Birding is becoming an increasingly popular pastime. Peterson's books broke new ground for amateur naturalists, beginning in 1934, by pointing out the special characteristics of each North American bird's shape, color, mannerisms and calls that make it instantly recognizable in the field. Birders soon began testing how fast they could identify birds using Peterson's clues. The result was a competition called the Big Day, in which individuals or teams spot or hear as many species as they can during a 24-hour period. The world record for this demanding event is 331, set by two Americans in Peru on Sept. 5, 1982. But Peterson's team would be pleased with 236. On Roberson's computer list of possibilities for this day in these places, there were only 263 species.

On the road where they'd heard the black rail, Peterson drifted a short distance from his team, the wind blowing his white hair as he listened for sounds in the rush of wind. "I always like the first bird," he said later, "and the first one to announce that morning's here." At 4:22 the quiet of the darkness, which hitherto had been filled only by the croakings of bullfrogs and the distant hooting of owls, was at last broken by a clear, strong, cheering sequence of notes out over the water. "Song sparrow!" shouted John Parmeter. They were up to No. 13 as dawn began to break.
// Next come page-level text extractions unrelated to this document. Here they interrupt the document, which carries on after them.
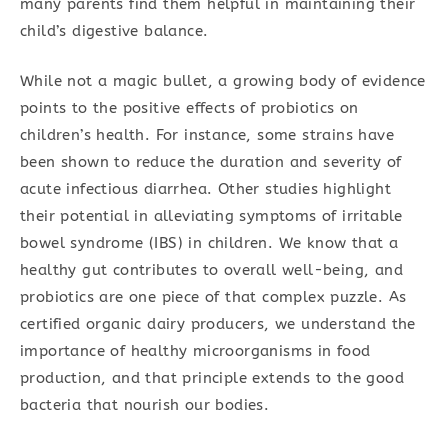
many parents find them helpful in maintaining their
child’s digestive balance.
While not a magic bullet, a growing body of evidence
points to the positive effects of probiotics on
children’s health. For instance, some strains have
been shown to reduce the duration and severity of
acute infectious diarrhea. Other studies highlight
their potential in alleviating symptoms of irritable
bowel syndrome (IBS) in children. We know that a
healthy gut contributes to overall well-being, and
probiotics are one piece of that complex puzzle. As
certified organic dairy producers, we understand the
importance of healthy microorganisms in food
production, and that principle extends to the good
bacteria that nourish our bodies.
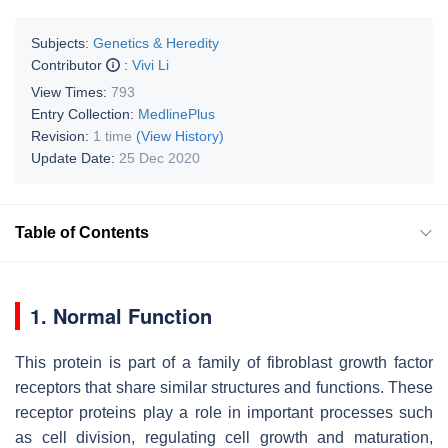
Subjects:
Genetics & Heredity
Contributor
:
Vivi Li
View Times:
793
Entry Collection:
MedlinePlus
Revision:
1 time
(View History)
Update Date:
25 Dec 2020
Table of Contents
1. Normal Function
This protein is part of a family of fibroblast growth factor
receptors that share similar structures and functions. These
receptor proteins play a role in important processes such
as cell division, regulating cell growth and maturation,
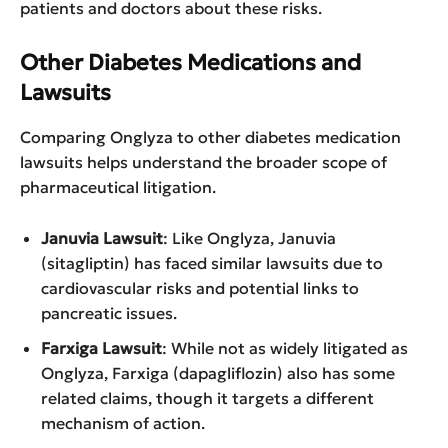
patients and doctors about these risks.
Other Diabetes Medications and
Lawsuits
Comparing Onglyza to other diabetes medication
lawsuits helps understand the broader scope of
pharmaceutical litigation.
Januvia Lawsuit
: Like Onglyza, Januvia
(sitagliptin) has faced similar lawsuits due to
cardiovascular risks and potential links to
pancreatic issues.
Farxiga Lawsuit
: While not as widely litigated as
Onglyza, Farxiga (dapagliflozin) also has some
related claims, though it targets a different
mechanism of action.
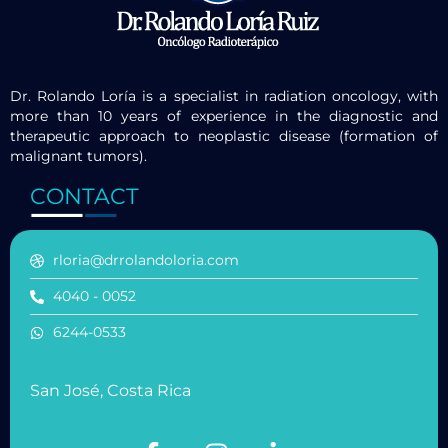
Dr. Rolando Loría is a specialist in radiation oncology, with
more than 10 years of experience in the diagnostic and
therapeutic approach to neoplastic disease (formation of
malignant tumors).
CONTACT
rloria@drrolandoloria.com
4040 - 0052
6244-0533
San José, Costa Rica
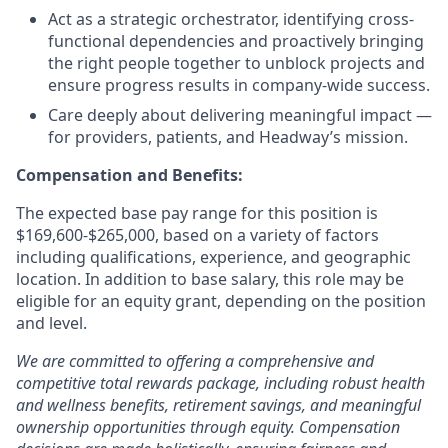
Act as a strategic orchestrator, identifying cross-
functional dependencies and proactively bringing
the right people together to unblock projects and
ensure progress results in company-wide success.
Care deeply about delivering meaningful impact —
for providers, patients, and Headway’s mission.
Compensation and Benefits:
The expected base pay range for this position is
$169,600-$265,000, based on a variety of factors
including qualifications, experience, and geographic
location. In addition to base salary, this role may be
eligible for an equity grant, depending on the position
and level.
We are committed to offering a comprehensive and
competitive total rewards package, including robust health
and wellness benefits, retirement savings, and meaningful
ownership opportunities through equity. Compensation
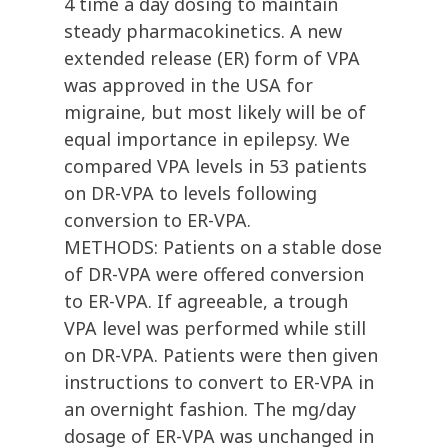
4 time a day dosing to maintain
steady pharmacokinetics. A new
extended release (ER) form of VPA
was approved in the USA for
migraine, but most likely will be of
equal importance in epilepsy. We
compared VPA levels in 53 patients
on DR-VPA to levels following
conversion to ER-VPA.
METHODS: Patients on a stable dose
of DR-VPA were offered conversion
to ER-VPA. If agreeable, a trough
VPA level was performed while still
on DR-VPA. Patients were then given
instructions to convert to ER-VPA in
an overnight fashion. The mg/day
dosage of ER-VPA was unchanged in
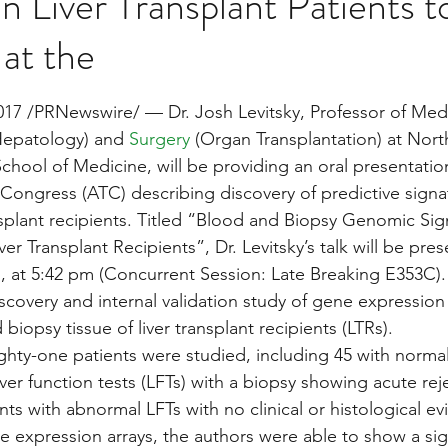
in Liver Transplant Patients t
at the
Multi Organ
Liver
Lung
TF Original
stars.
7 /PRNewswire/ — Dr. Josh Levitsky, Professor of Medi
Hepatology) and 
Surgery
 (Organ Transplantation) at Nor
urology / Neuroscience
Lymphoma / Leukemia 
chool of Medicine, will be providing an oral presentation
Congress (ATC) describing discovery of predictive signa
ansplant recipients. Titled “Blood and Biopsy Genomic Sig
owel
VCA
YouTube
Urology / Nephrolog
ver Transplant Recipients”, Dr. Levitsky’s talk will be pre
, at 5:42 pm (Concurrent Session: Late Breaking E353C). 
scovery and internal validation study of gene expression p
biopsy tissue of liver transplant recipients (LTRs).
ty-one patients were studied, including 45 with normal 
liver function tests (LFTs) with a biopsy showing acute rej
ts with abnormal LFTs with no clinical or histological ev
e expression arrays, the authors were able to show a sign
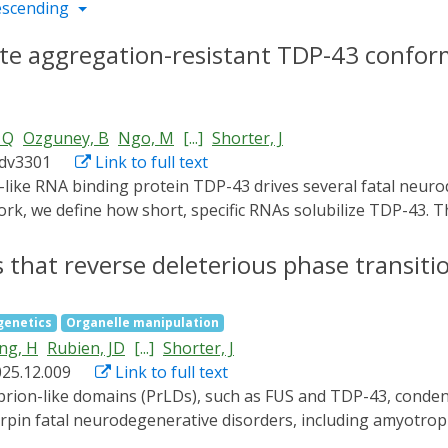
escending
e aggregation-resistant TDP-43 conform
 Q
Ozguney, B
Ngo, M
[...]
Shorter, J
adv3301
Link to full text
 work, we define how short, specific RNAs solubilize TDP-43.
rically destabilizes a conserved helical region in the prio
-space mining identified short RNA chaperones with enhanc
 that reverse deleterious phase transiti
ones mitigated aberrant TDP-43 phenotypes in optogenetic 
lasmic TDP-43 aggregation and motor neuron loss, an enha
genetics
Organelle manipulation
function, and conferred neuroprotection. These results def
ng, H
Rubien, JD
[...]
Shorter, J
 proteinopathies.
025.12.009
Link to full text
erpin fatal neurodegenerative disorders, including amyotroph
that prevent FUS fibrillization by promoting liquid phases a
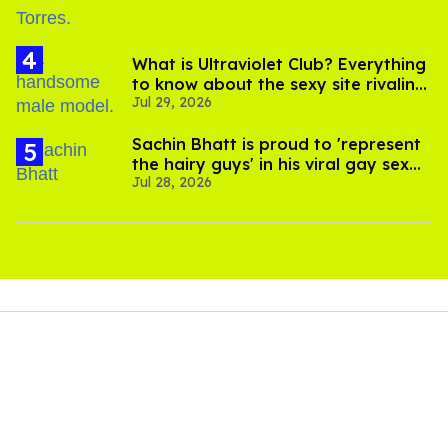
What is Ultraviolet Club? Everything
to know about the sexy site rivaling
Jul 29, 2026
OnlyFans
Sachin Bhatt is proud to 'represent
the hairy guys' in his viral gay sex
Jul 28, 2026
scenes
In what seemed like mere moments it was light, and the team careened down the road to a new site, a thicket of mesquite alongside the Colorado River where a sign warned DANGER, SIREN INDICATES LARGE RELEASE OF WATER. Here they spread out, listening intently and peering through their binoculars. One of the rules set by the American Birding Association for a Big Day requires that all team members stay within voice contact of one another. Another stipulates that 95% of the birds spotted must be recognized by every team member.